As I write this, I have the strangest notion that somebody has beat me to it, that somebody else has mentioned vampirism with respect to 2666, but if so, I can’t find the reference. If I’m inadvertently ripping you off, please speak up and take appropriate credit in the comments. Maybe I just have the Infinite Summer read of Dracula still on the brain.
The things I’ve noticed (probably not an exhaustive list; I found these in a quick skim after reading this part a week ago):
- There’s the obvious draining of life force from industrious women.
- The man held in connection with the crimes is a tall, pale man. Even though he’s locked up, the crimes mysteriously continue. He’s obviously sneaking out at night as a bat.
- In a bit of mischief running parallel to the murders, we have an elusive sacraphobic breaking idols (Dracula hates a cross, don’t you know?).
- The Penitent pees in prodigious amounts. Vampires drink lots of blood. Vampire bats, which can consume half their weight in blood within a 20-minute feeding, begin to pee within a couple of minutes of feeding. One assumes they pee in impressive volume.
- Inmates at the mental hospital are made nervous by the wind. I’m reminded of the storm that preceded Dracula’s arrival to England and his later association with a mental hospital in Stoker’s novel.

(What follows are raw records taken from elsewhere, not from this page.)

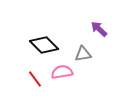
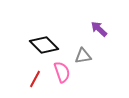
gray triangle: moved 2 px down
pink semicircle: rotated 80 degrees clockwise
red line: rotated 66 degrees clockwise
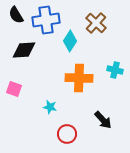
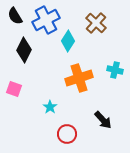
black semicircle: moved 1 px left, 1 px down
blue cross: rotated 20 degrees counterclockwise
cyan diamond: moved 2 px left
black diamond: rotated 60 degrees counterclockwise
orange cross: rotated 20 degrees counterclockwise
cyan star: rotated 24 degrees clockwise
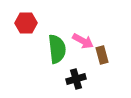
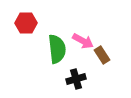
brown rectangle: rotated 18 degrees counterclockwise
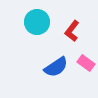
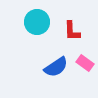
red L-shape: rotated 40 degrees counterclockwise
pink rectangle: moved 1 px left
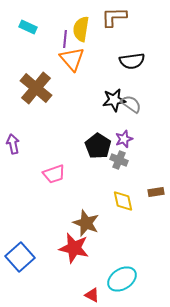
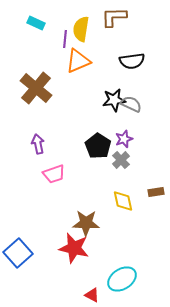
cyan rectangle: moved 8 px right, 4 px up
orange triangle: moved 6 px right, 2 px down; rotated 48 degrees clockwise
gray semicircle: rotated 10 degrees counterclockwise
purple arrow: moved 25 px right
gray cross: moved 2 px right; rotated 24 degrees clockwise
brown star: rotated 20 degrees counterclockwise
blue square: moved 2 px left, 4 px up
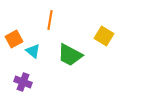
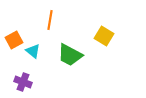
orange square: moved 1 px down
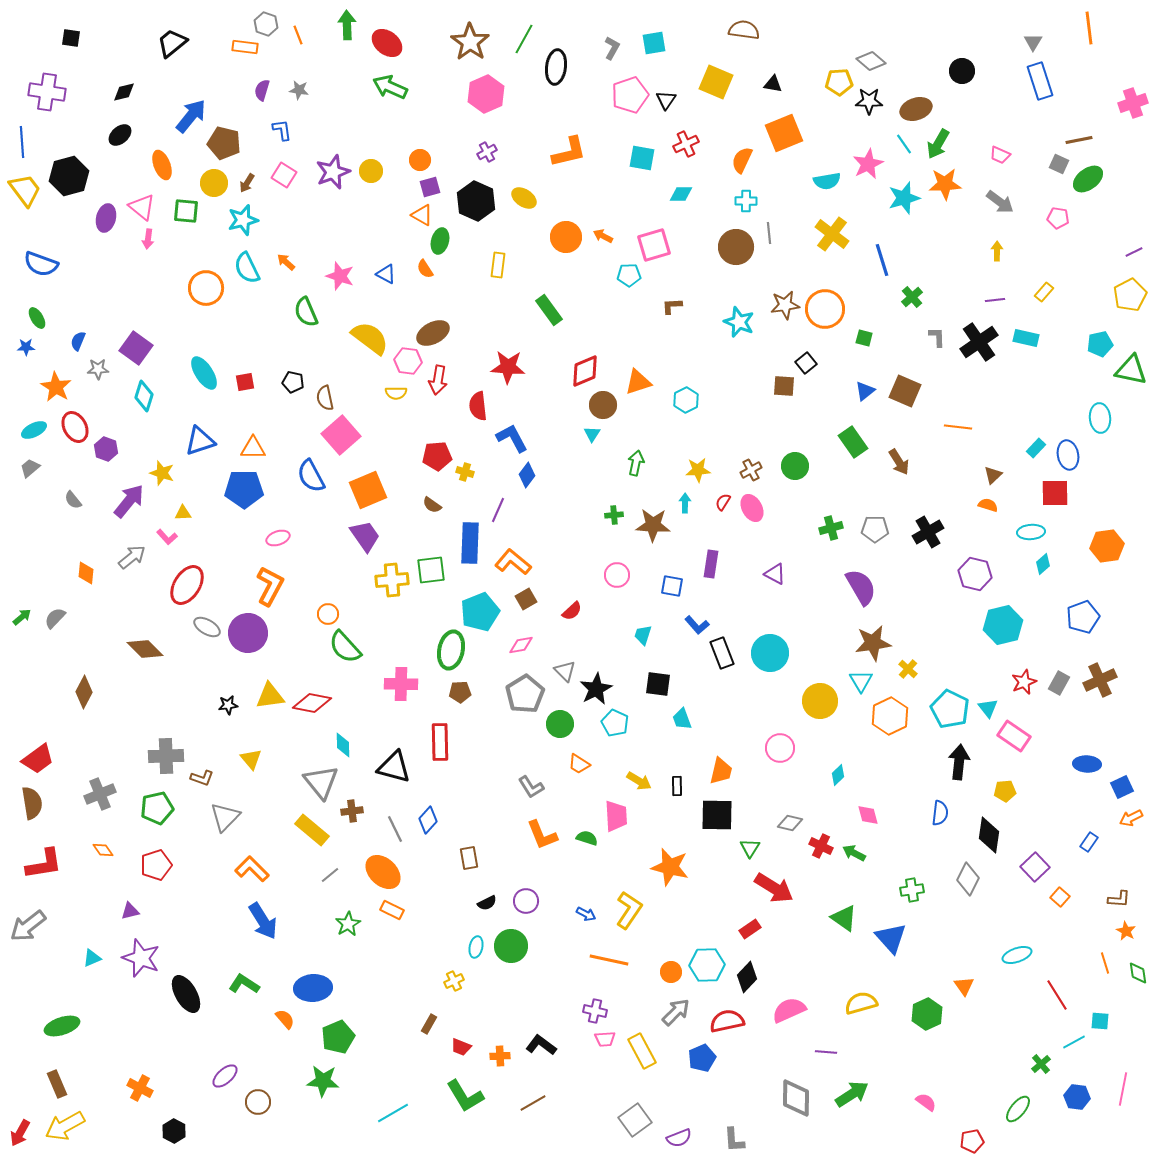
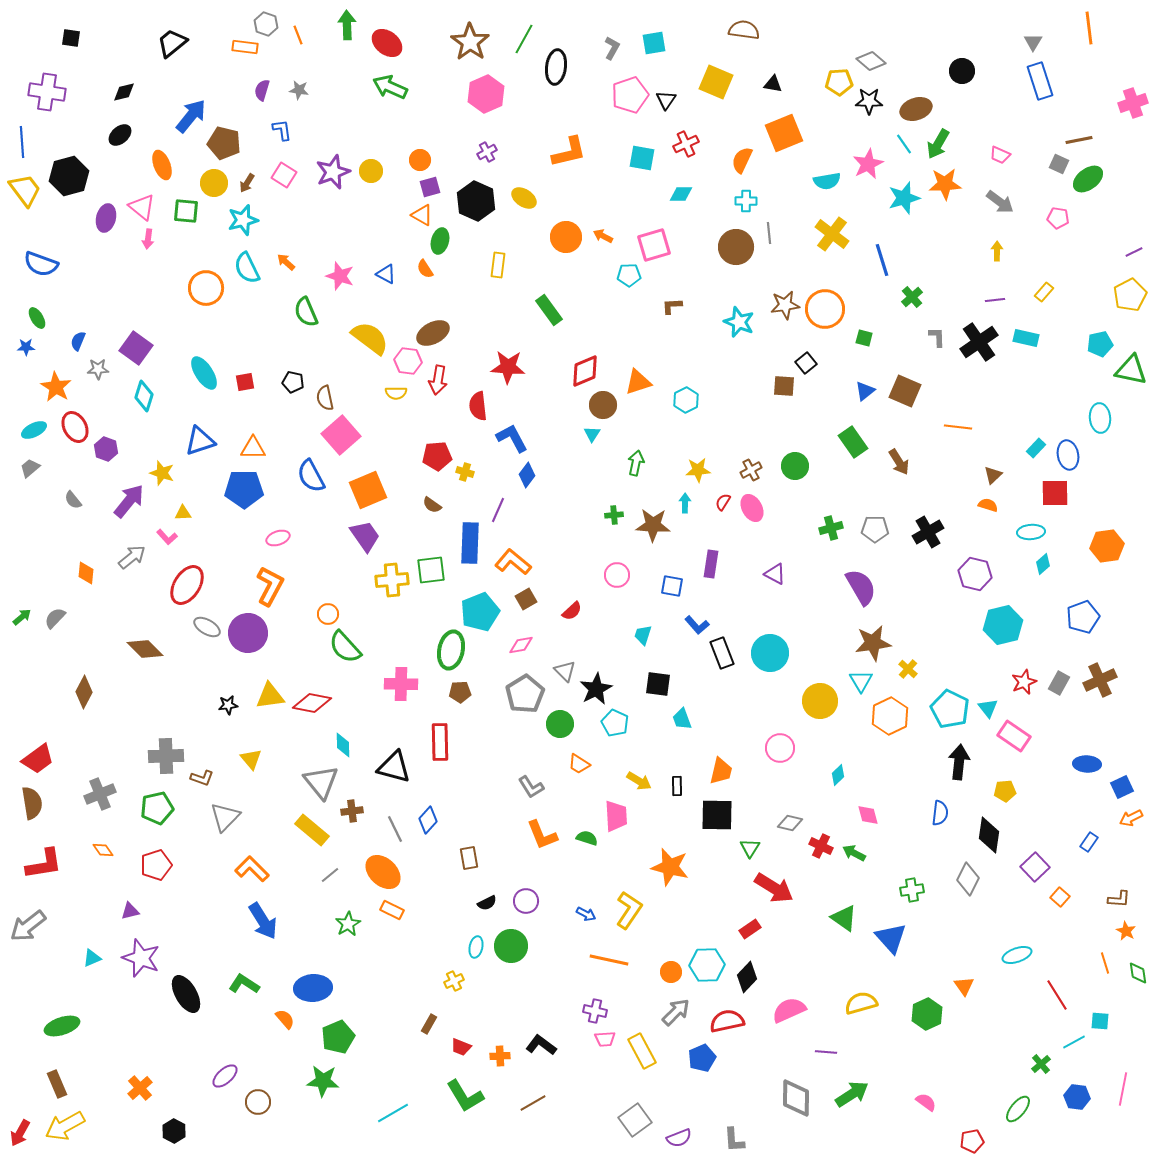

- The director of the asylum has small, sharp, white teeth.
- The filmmaker Rodriguez, probably best known for his vampire film From Dusk till Dawn, is featured in the prior section of the book, with a credit on what seems to be a snuff film oddly premonitory (or emblematic) of the killings in Santa Teresa.
- One victim has a stake driven through her. Usually we think of this as the vampire’s fate, but then, vampires spread the love to others who must also be staked.
- The left hand of one victim rests on some guaco leaves, which are supposed to be good for mosquito bites. Mosquitos are another blood sucker.
I’m not saying this is a vampire novel, or a vampiric section of the novel. The bits about the pee in particular are almost certainly a stretch. Still, there are some pretty evocative images and circumstances that a credulous reader like me can find a way to tie together in a post about vampires. Boo!